Augusto Monterroso
Había una vez una rana que quería ser una rana auténtica, y todos los días
se esforzaba en ello.
Al principio se compró un espejo en el que se miraba largamente buscando su
ansiada autenticidad. Unas veces parecía encontrarla y otras no, según el humor
de ese día o de la hora, hasta que se cansó de esto y guardó el espejo en un
baúl.
Por fin pensó que la única forma de conocer su propio valor estaba en la
opinión de la gente, y comenzó a peinarse y a vestirse y a desvestirse (cuando
no le quedaba otro recurso) para saber si los demás la aprobaban y reconocían
que era una rana auténtica.
Un día observó que lo que más admiraban de ella era su cuerpo,
especialmente sus piernas, de manera que se dedicó a hacer sentadillas y a
saltar para tener unas ancas cada vez mejores, y sentía que todos la aplaudían.
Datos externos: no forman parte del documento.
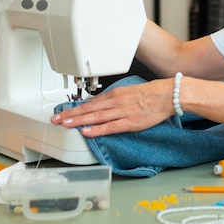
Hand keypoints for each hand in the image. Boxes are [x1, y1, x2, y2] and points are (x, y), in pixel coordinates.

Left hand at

Y así seguía haciendo esfuerzos hasta que, dispuesta a cualquier cosa para
lograr que la consideraran una rana auténtica, se dejaba arrancar las ancas, y
los otros se las comían, y ella todavía alcanzaba a oír con amargura cuando
decían que qué buena rana, que parecía pollo.
Vaya rana tan entusiasta, vaya pollo tan generalizado. Si tan sólo el mundo supiera lo ridículo que sabe el pollo cuando comes rana.